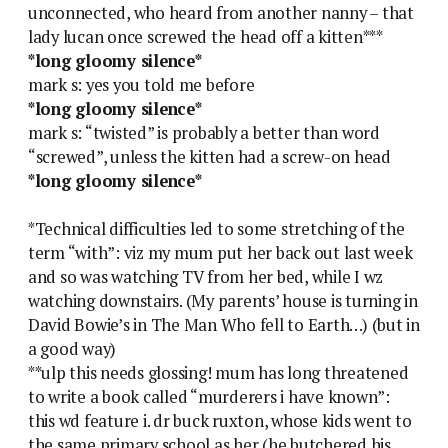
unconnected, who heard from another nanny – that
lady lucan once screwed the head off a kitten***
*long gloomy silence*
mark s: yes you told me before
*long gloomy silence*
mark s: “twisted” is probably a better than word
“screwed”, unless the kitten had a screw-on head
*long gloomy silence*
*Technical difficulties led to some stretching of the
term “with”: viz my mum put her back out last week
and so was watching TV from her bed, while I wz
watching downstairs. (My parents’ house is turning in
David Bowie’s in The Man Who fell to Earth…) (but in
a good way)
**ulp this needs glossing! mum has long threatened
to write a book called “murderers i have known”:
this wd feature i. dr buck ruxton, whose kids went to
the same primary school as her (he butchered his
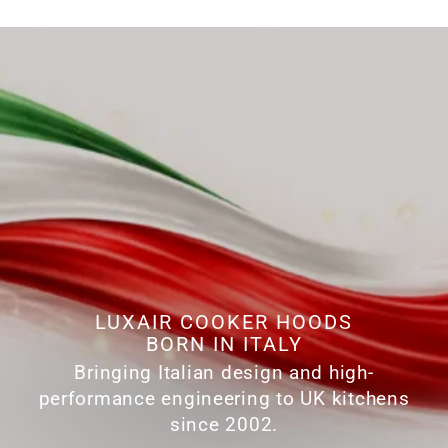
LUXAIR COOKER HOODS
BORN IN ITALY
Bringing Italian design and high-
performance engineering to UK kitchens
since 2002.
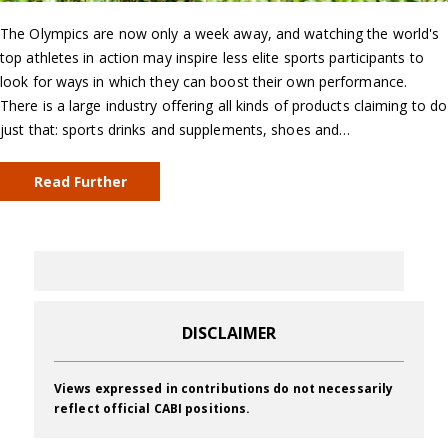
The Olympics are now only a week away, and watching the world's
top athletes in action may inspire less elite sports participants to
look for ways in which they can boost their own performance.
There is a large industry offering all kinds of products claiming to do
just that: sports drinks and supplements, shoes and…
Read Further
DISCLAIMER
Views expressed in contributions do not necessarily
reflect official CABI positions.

——————————

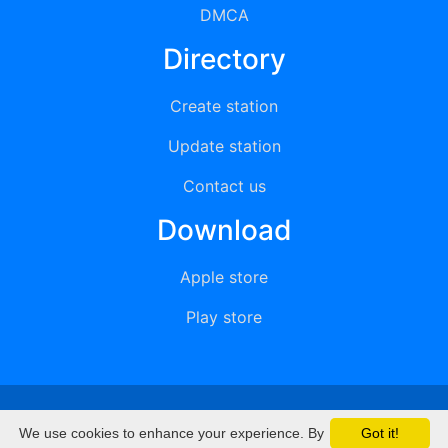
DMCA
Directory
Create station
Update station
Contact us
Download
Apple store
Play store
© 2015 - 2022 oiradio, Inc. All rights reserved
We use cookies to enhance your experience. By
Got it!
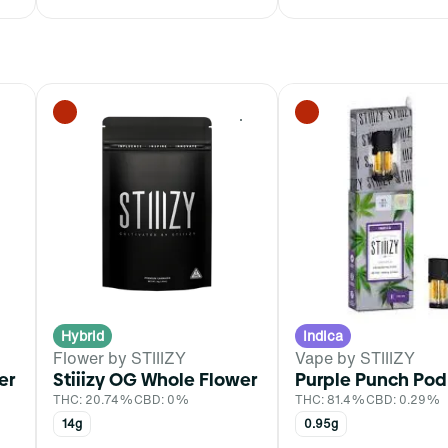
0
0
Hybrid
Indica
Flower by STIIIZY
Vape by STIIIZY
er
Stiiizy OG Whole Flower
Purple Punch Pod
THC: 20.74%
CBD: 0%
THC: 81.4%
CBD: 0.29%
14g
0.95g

——————————

What to produce. From the records, pull out every line that contains the string "watching", matching case exactly.

Answer to this task.
and so was watching TV from her bed, while I wz
watching downstairs. (My parents’ house is turning in
The Olympics are now only a week away, and watching the world's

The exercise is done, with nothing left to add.